The Hull bid team left for Derry today, ready to make their final presentation to the City of Culture judges tomorrow. The bid team leave buoyed by a commitment of £17,000 each by 20 local companies and organisations to support the cultural programme if Hull’s bid wins.
Neill & Brown are proud to have been one of the first Hull businesses to pledge its support to Hull Angels. The bid team initially set themselves a target of gaining 10 business ‘angels’, but have well exceeded that goal with the six further businesses; Baker Tilly, F&T Vending, Gosschalks, Hull KR, Keepmoat and Vivergo Fuels, who have signed up to the Hull 2017 Angels initiative helping to make history for Hull’s UK City of Culture 2017 bid which has now achieved its initial private-sector sponsorship target.
They join the 14 organisations that had already sponsored the bid, along with Neill & Brown, by becoming a Hull 2017 Angel including BP, The Deep, East Trans, Force-7, Hull College, Hull Daily Mail, KC, Nagra Properties, Spencer Group, St Stephen’s Shopping Centre, University of Hull, William Jackson Food Group and Wykeland Group.
The private-sector support has been secured following the launch of the Hull 2017 Angels initiative at a breakfast meeting held by the Hull and East Yorkshire Bondholders in September which focused on the City of Culture bid. Since then, the Bondholders and Hull’s City of Culture teams have worked together to secure more pledges. Should the city win, the organisations will donate £17,000 for Hull’s City of Culture programme over four years beginning from 2014, helping support the ambitious programme of Hull 2017 events.
Hull’s bid aimed to secure 20 Angels by March 2014 but has reached the target four months early and a week in advance of the team going to Derry-Londonderry for their final bid presentation.
Hull submitted its final bid document to be the UK City of Culture 2017 to government at the end of last month. A final presentation will be made to an independent panel of judges in Derry on 14 November. The Department of Culture, Media & Sport (DCMS) will announce the decision on which city has won on November 20.
The Hull 2017 Angels donations will form part of a £15m budget for the city’s proposed programme alongside local authority budget linked to the ten-year City Plan plus additional funding from grant-giving organisations such as the Arts Council; the private sector; and philanthropic giving. Hull’s bid follows a number of themes to celebrate the city including Roots and Routes, Made in Hull, Freedom and Quirky. Inspired by Larkin’s poem ‘Days’ the ambition is for each day of Hull 2017 to make a difference to a life in the city, the UK and the world. Proposed programming will include activity across 365 days with an estimated 1,500 special events.

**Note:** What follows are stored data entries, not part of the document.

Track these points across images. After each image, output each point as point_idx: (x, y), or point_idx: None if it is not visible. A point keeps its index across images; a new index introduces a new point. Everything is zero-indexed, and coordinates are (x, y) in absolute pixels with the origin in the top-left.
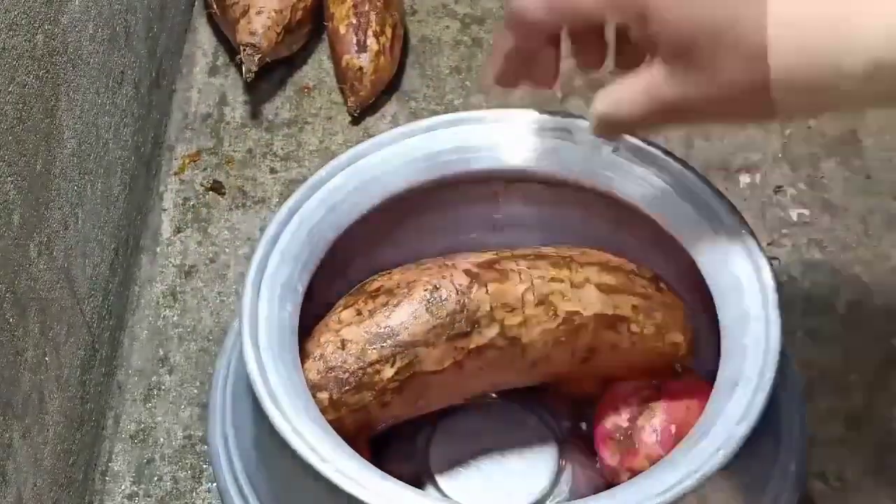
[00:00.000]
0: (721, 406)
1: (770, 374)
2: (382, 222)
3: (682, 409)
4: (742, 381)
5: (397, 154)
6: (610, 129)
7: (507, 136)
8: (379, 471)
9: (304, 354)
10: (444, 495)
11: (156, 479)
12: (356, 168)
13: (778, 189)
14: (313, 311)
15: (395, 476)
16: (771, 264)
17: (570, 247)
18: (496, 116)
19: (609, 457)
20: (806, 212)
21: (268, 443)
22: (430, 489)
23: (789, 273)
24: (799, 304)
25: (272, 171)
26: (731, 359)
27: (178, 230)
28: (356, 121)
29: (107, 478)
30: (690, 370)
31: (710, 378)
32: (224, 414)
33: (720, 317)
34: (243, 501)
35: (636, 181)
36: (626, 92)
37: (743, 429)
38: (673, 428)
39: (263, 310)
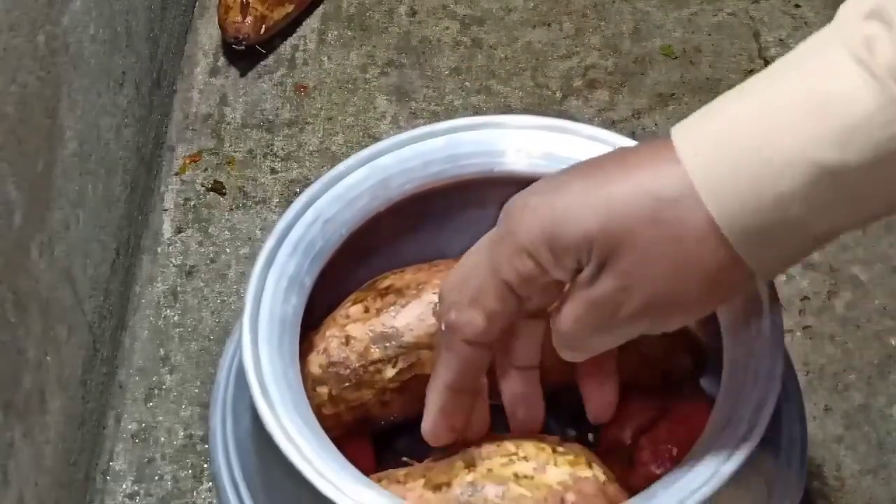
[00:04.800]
0: (713, 441)
1: (771, 406)
2: (402, 220)
3: (686, 431)
4: (734, 420)
5: (418, 153)
6: (572, 350)
7: (530, 142)
8: (360, 475)
9: (310, 347)
10: None
11: (157, 478)
12: (375, 165)
13: None
14: (330, 303)
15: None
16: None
17: None
18: (519, 122)
19: None
20: None
21: (259, 437)
22: None
23: (789, 273)
24: (797, 304)
25: (273, 171)
26: (729, 394)
27: (179, 230)
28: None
29: (108, 477)
30: (700, 392)
31: None
32: (225, 407)
33: (724, 344)
34: (236, 494)
35: None
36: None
37: (729, 468)
38: (674, 450)
39: (267, 301)
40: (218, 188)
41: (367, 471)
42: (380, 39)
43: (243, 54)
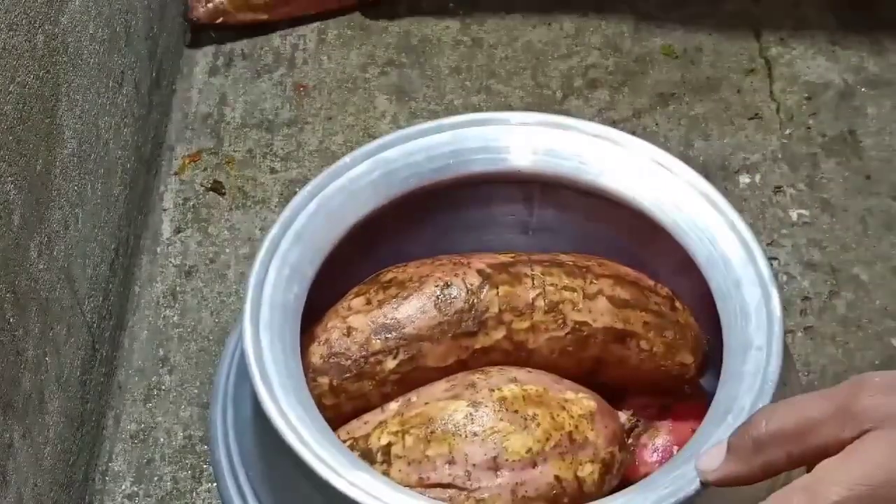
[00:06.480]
0: (711, 432)
1: (763, 405)
2: (406, 214)
3: (687, 430)
4: (735, 410)
5: (423, 148)
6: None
7: (535, 138)
8: (357, 459)
9: (312, 337)
10: None
11: (156, 479)
12: (380, 158)
13: (777, 189)
14: (333, 298)
15: None
16: (779, 285)
17: (590, 256)
18: (524, 119)
19: None
20: (805, 212)
21: (258, 420)
22: None
23: (789, 273)
24: (798, 304)
25: (272, 171)
26: (728, 385)
27: (179, 230)
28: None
29: (107, 478)
30: (701, 392)
31: None
32: (226, 395)
33: (724, 342)
34: (232, 472)
35: (671, 204)
36: None
37: None
38: (675, 449)
39: (269, 289)
40: (217, 188)
41: None
42: (380, 39)
43: (243, 54)
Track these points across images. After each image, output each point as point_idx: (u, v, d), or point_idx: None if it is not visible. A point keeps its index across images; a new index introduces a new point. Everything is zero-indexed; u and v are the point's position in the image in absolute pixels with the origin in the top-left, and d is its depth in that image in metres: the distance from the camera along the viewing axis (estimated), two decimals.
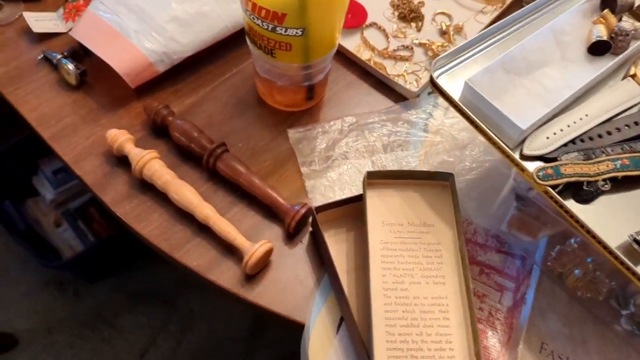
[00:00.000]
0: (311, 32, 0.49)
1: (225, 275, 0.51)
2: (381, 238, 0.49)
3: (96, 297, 1.35)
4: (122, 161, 0.56)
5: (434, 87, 0.47)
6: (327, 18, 0.50)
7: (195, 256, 0.51)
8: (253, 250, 0.49)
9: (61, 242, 1.28)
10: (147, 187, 0.54)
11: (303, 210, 0.51)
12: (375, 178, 0.51)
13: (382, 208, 0.50)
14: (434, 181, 0.52)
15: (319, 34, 0.51)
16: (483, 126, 0.44)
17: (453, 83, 0.48)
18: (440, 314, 0.46)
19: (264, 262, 0.51)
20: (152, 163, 0.53)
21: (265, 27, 0.49)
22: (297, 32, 0.49)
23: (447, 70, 0.48)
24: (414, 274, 0.47)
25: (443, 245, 0.49)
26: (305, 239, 0.53)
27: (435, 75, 0.47)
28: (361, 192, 0.54)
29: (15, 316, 1.32)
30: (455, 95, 0.46)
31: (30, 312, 1.33)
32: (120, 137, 0.54)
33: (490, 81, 0.45)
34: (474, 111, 0.45)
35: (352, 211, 0.52)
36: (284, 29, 0.48)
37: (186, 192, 0.52)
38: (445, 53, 0.48)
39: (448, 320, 0.45)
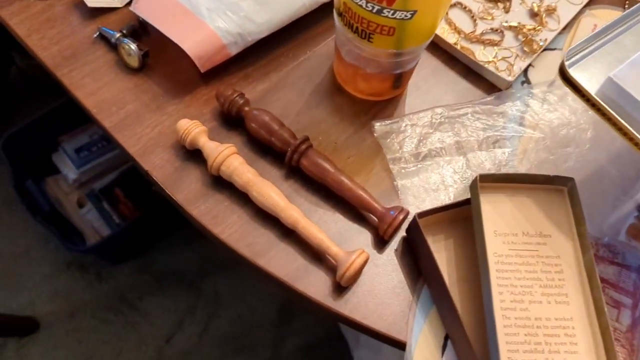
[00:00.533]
0: (420, 14, 0.43)
1: (314, 286, 0.46)
2: (494, 250, 0.44)
3: (119, 279, 1.31)
4: (193, 155, 0.50)
5: (566, 82, 0.41)
6: None
7: (282, 264, 0.46)
8: (350, 261, 0.43)
9: (84, 223, 1.23)
10: (222, 185, 0.49)
11: (401, 216, 0.46)
12: (487, 181, 0.45)
13: (493, 215, 0.45)
14: (548, 186, 0.46)
15: (427, 17, 0.44)
16: (632, 131, 0.38)
17: (582, 76, 0.42)
18: (566, 338, 0.41)
19: (360, 273, 0.46)
20: (232, 159, 0.47)
21: (370, 8, 0.43)
22: (406, 15, 0.43)
23: (575, 62, 0.43)
24: (533, 291, 0.42)
25: (563, 259, 0.44)
26: (397, 245, 0.48)
27: (567, 65, 0.41)
28: (460, 195, 0.49)
29: (37, 299, 1.28)
30: (590, 91, 0.41)
31: (52, 295, 1.29)
32: (194, 129, 0.48)
33: (637, 77, 0.40)
34: (617, 111, 0.39)
35: (450, 216, 0.47)
36: (391, 12, 0.42)
37: (271, 193, 0.46)
38: (579, 42, 0.42)
39: (576, 345, 0.41)
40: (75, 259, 1.32)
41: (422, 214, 0.45)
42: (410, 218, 0.47)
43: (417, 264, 0.47)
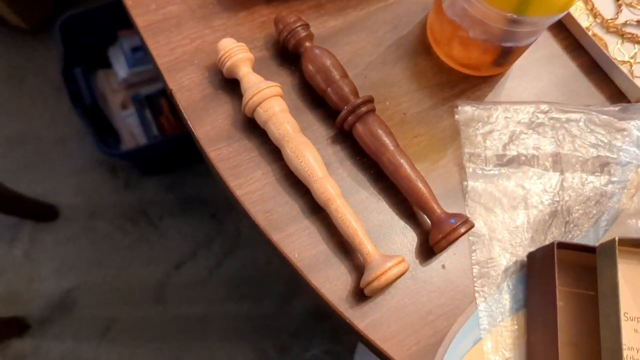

Hull is competing with Swansea Bay, Leicester and Dundee to be the UK City of Culture 2017 after becoming a Candidate City and reaching the final four – 11 cities originally entered.
The official Hull City of Culture video, ‘This City Belongs to Everyone’, was published on YouTube yesterday and has already had over 30,000 views.
http://www.youtube.com/watch?v=mXJkDgBUR9c
Neill & Brown will be waiting for the results on Thursday 20th November with anticipation. Hull is ‘Ready to Deliver’!